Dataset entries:
▼
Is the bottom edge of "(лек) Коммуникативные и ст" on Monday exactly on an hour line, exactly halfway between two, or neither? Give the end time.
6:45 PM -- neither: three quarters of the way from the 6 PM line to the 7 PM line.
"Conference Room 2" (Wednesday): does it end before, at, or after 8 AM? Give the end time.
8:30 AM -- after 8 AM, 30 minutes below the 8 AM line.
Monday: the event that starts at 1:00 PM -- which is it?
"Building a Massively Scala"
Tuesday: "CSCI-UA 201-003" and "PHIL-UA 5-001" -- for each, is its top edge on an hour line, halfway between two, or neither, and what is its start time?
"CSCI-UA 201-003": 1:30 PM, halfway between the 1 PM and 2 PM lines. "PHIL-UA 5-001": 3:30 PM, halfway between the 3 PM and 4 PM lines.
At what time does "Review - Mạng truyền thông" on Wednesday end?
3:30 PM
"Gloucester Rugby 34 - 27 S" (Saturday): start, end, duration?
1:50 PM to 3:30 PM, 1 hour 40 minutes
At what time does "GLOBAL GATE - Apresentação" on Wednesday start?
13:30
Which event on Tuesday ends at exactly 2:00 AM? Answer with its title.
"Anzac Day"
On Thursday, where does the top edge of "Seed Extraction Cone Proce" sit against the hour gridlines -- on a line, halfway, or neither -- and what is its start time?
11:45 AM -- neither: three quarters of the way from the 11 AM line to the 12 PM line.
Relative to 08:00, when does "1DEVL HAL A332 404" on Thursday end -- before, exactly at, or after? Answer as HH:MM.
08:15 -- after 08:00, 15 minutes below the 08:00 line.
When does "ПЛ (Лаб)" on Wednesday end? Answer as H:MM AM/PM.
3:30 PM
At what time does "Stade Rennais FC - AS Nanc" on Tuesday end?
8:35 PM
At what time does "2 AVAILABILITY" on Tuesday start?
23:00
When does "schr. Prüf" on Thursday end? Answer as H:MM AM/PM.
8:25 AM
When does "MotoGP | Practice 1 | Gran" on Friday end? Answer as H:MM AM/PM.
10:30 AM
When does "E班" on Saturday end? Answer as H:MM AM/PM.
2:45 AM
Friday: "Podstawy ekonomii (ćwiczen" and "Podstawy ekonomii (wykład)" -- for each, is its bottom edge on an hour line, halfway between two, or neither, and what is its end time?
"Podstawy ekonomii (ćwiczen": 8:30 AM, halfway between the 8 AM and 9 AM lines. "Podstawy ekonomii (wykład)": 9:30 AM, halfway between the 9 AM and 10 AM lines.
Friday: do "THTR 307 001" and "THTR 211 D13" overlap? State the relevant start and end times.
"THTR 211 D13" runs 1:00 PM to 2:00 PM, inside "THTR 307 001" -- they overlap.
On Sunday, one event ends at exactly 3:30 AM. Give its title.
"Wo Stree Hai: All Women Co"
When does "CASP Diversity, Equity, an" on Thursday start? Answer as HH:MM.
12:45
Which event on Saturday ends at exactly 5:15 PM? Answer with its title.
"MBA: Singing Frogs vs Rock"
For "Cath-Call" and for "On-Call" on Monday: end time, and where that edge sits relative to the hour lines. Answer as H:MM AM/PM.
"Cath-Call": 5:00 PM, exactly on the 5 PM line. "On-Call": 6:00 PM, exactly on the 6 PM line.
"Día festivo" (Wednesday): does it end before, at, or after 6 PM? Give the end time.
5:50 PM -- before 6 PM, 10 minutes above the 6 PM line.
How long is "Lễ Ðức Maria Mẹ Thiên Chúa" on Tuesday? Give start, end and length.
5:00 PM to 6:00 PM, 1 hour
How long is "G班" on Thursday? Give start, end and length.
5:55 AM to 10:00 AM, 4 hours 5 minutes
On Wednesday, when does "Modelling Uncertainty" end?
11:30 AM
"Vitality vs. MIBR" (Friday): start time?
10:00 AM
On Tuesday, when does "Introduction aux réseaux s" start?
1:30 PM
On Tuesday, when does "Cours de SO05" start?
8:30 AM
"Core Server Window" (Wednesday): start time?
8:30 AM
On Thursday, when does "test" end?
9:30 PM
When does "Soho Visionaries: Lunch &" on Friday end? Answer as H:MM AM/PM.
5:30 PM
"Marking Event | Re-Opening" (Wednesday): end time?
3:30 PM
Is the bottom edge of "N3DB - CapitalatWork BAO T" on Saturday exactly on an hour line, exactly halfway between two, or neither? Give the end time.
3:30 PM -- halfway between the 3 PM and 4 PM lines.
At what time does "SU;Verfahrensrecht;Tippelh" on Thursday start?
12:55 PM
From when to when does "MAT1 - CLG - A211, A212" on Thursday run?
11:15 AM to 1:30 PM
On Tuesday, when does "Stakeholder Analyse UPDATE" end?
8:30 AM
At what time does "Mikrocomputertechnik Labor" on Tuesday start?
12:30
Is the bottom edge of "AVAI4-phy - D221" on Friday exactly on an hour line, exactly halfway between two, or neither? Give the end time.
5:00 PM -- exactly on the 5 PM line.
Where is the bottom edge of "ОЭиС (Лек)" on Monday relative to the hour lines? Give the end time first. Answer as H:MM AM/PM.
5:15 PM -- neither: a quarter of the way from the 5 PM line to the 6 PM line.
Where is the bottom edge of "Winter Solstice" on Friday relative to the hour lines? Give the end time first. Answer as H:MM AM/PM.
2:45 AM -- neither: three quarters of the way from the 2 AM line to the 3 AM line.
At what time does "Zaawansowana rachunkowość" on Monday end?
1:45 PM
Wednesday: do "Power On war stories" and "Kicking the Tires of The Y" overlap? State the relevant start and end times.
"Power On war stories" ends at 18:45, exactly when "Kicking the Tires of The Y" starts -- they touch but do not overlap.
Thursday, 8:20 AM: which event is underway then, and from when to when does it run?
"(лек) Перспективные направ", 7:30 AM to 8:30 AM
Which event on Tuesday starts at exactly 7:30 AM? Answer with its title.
▲
● The problem
Reproduce every item above verbatim, keeping their original order.

● Final result
Is the bottom edge of "(лек) Коммуникативные и ст" on Monday exactly on an hour line, exactly halfway between two, or neither? Give the end time.
6:45 PM -- neither: three quarters of the way from the 6 PM line to the 7 PM line.
"Conference Room 2" (Wednesday): does it end before, at, or after 8 AM? Give the end time.
8:30 AM -- after 8 AM, 30 minutes below the 8 AM line.
Monday: the event that starts at 1:00 PM -- which is it?
"Building a Massively Scala"
Tuesday: "CSCI-UA 201-003" and "PHIL-UA 5-001" -- for each, is its top edge on an hour line, halfway between two, or neither, and what is its start time?
"CSCI-UA 201-003": 1:30 PM, halfway between the 1 PM and 2 PM lines. "PHIL-UA 5-001": 3:30 PM, halfway between the 3 PM and 4 PM lines.
At what time does "Review - Mạng truyền thông" on Wednesday end?
3:30 PM
"Gloucester Rugby 34 - 27 S" (Saturday): start, end, duration?
1:50 PM to 3:30 PM, 1 hour 40 minutes
At what time does "GLOBAL GATE - Apresentação" on Wednesday start?
13:30
Which event on Tuesday ends at exactly 2:00 AM? Answer with its title.
"Anzac Day"
On Thursday, where does the top edge of "Seed Extraction Cone Proce" sit against the hour gridlines -- on a line, halfway, or neither -- and what is its start time?
11:45 AM -- neither: three quarters of the way from the 11 AM line to the 12 PM line.
Relative to 08:00, when does "1DEVL HAL A332 404" on Thursday end -- before, exactly at, or after? Answer as HH:MM.
08:15 -- after 08:00, 15 minutes below the 08:00 line.
When does "ПЛ (Лаб)" on Wednesday end? Answer as H:MM AM/PM.
3:30 PM
At what time does "Stade Rennais FC - AS Nanc" on Tuesday end?
8:35 PM
At what time does "2 AVAILABILITY" on Tuesday start?
23:00
When does "schr. Prüf" on Thursday end? Answer as H:MM AM/PM.
8:25 AM
When does "MotoGP | Practice 1 | Gran" on Friday end? Answer as H:MM AM/PM.
10:30 AM
When does "E班" on Saturday end? Answer as H:MM AM/PM.
2:45 AM
Friday: "Podstawy ekonomii (ćwiczen" and "Podstawy ekonomii (wykład)" -- for each, is its bottom edge on an hour line, halfway between two, or neither, and what is its end time?
"Podstawy ekonomii (ćwiczen": 8:30 AM, halfway between the 8 AM and 9 AM lines. "Podstawy ekonomii (wykład)": 9:30 AM, halfway between the 9 AM and 10 AM lines.
Friday: do "THTR 307 001" and "THTR 211 D13" overlap? State the relevant start and end times.
"THTR 211 D13" runs 1:00 PM to 2:00 PM, inside "THTR 307 001" -- they overlap.
On Sunday, one event ends at exactly 3:30 AM. Give its title.
"Wo Stree Hai: All Women Co"
When does "CASP Diversity, Equity, an" on Thursday start? Answer as HH:MM.
12:45
Which event on Saturday ends at exactly 5:15 PM? Answer with its title.
"MBA: Singing Frogs vs Rock"
For "Cath-Call" and for "On-Call" on Monday: end time, and where that edge sits relative to the hour lines. Answer as H:MM AM/PM.
"Cath-Call": 5:00 PM, exactly on the 5 PM line. "On-Call": 6:00 PM, exactly on the 6 PM line.
"Día festivo" (Wednesday): does it end before, at, or after 6 PM? Give the end time.
5:50 PM -- before 6 PM, 10 minutes above the 6 PM line.
How long is "Lễ Ðức Maria Mẹ Thiên Chúa" on Tuesday? Give start, end and length.
5:00 PM to 6:00 PM, 1 hour
How long is "G班" on Thursday? Give start, end and length.
5:55 AM to 10:00 AM, 4 hours 5 minutes
On Wednesday, when does "Modelling Uncertainty" end?
11:30 AM
"Vitality vs. MIBR" (Friday): start time?
10:00 AM
On Tuesday, when does "Introduction aux réseaux s" start?
1:30 PM
On Tuesday, when does "Cours de SO05" start?
8:30 AM
"Core Server Window" (Wednesday): start time?
8:30 AM
On Thursday, when does "test" end?
9:30 PM
When does "Soho Visionaries: Lunch &" on Friday end? Answer as H:MM AM/PM.
5:30 PM
"Marking Event | Re-Opening" (Wednesday): end time?
3:30 PM
Is the bottom edge of "N3DB - CapitalatWork BAO T" on Saturday exactly on an hour line, exactly halfway between two, or neither? Give the end time.
3:30 PM -- halfway between the 3 PM and 4 PM lines.
At what time does "SU;Verfahrensrecht;Tippelh" on Thursday start?
12:55 PM
From when to when does "MAT1 - CLG - A211, A212" on Thursday run?
11:15 AM to 1:30 PM
On Tuesday, when does "Stakeholder Analyse UPDATE" end?
8:30 AM
At what time does "Mikrocomputertechnik Labor" on Tuesday start?
12:30
Is the bottom edge of "AVAI4-phy - D221" on Friday exactly on an hour line, exactly halfway between two, or neither? Give the end time.
5:00 PM -- exactly on the 5 PM line.
Where is the bottom edge of "ОЭиС (Лек)" on Monday relative to the hour lines? Give the end time first. Answer as H:MM AM/PM.
5:15 PM -- neither: a quarter of the way from the 5 PM line to the 6 PM line.
Where is the bottom edge of "Winter Solstice" on Friday relative to the hour lines? Give the end time first. Answer as H:MM AM/PM.
2:45 AM -- neither: three quarters of the way from the 2 AM line to the 3 AM line.
At what time does "Zaawansowana rachunkowość" on Monday end?
1:45 PM
Wednesday: do "Power On war stories" and "Kicking the Tires of The Y" overlap? State the relevant start and end times.
"Power On war stories" ends at 18:45, exactly when "Kicking the Tires of The Y" starts -- they touch but do not overlap.
Thursday, 8:20 AM: which event is underway then, and from when to when does it run?
"(лек) Перспективные направ", 7:30 AM to 8:30 AM
Which event on Tuesday starts at exactly 7:30 AM? Answer with its title.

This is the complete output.